[Records from a data collection]

┌────────

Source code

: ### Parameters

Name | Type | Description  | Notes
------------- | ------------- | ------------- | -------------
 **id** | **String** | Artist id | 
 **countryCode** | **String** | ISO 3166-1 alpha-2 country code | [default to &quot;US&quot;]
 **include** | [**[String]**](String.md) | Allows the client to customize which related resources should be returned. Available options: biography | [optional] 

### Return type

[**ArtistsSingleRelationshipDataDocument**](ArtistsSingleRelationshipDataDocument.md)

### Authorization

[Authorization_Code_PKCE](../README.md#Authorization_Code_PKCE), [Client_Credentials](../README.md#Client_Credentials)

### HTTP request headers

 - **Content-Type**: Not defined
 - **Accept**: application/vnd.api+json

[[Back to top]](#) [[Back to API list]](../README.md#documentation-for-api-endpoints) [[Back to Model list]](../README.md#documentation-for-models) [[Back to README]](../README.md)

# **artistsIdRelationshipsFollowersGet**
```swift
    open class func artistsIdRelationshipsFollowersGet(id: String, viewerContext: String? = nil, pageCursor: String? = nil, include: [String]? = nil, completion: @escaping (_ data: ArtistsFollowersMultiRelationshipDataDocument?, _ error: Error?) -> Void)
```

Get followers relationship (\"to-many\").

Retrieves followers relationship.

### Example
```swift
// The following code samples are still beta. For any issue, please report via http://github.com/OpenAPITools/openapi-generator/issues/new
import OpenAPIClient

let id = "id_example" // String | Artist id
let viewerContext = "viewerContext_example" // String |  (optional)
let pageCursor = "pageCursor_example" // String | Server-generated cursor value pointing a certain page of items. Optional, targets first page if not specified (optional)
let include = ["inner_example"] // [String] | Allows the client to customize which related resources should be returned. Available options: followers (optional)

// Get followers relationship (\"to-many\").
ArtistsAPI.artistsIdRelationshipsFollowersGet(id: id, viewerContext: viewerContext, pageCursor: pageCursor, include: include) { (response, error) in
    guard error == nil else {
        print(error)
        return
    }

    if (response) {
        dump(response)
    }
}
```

└────────

__Task prompt__
Find every line in the records that has the word "String". Copy those lines.

__Solution below__
 **id** | **String** | Artist id | 
 **countryCode** | **String** | ISO 3166-1 alpha-2 country code | [default to &quot;US&quot;]
 **include** | [**[String]**](String.md) | Allows the client to customize which related resources should be returned. Available options: biography | [optional] 
    open class func artistsIdRelationshipsFollowersGet(id: String, viewerContext: String? = nil, pageCursor: String? = nil, include: [String]? = nil, completion: @escaping (_ data: ArtistsFollowersMultiRelationshipDataDocument?, _ error: Error?) -> Void)
let id = "id_example" // String | Artist id
let viewerContext = "viewerContext_example" // String |  (optional)
let pageCursor = "pageCursor_example" // String | Server-generated cursor value pointing a certain page of items. Optional, targets first page if not specified (optional)
let include = ["inner_example"] // [String] | Allows the client to customize which related resources should be returned. Available options: followers (optional)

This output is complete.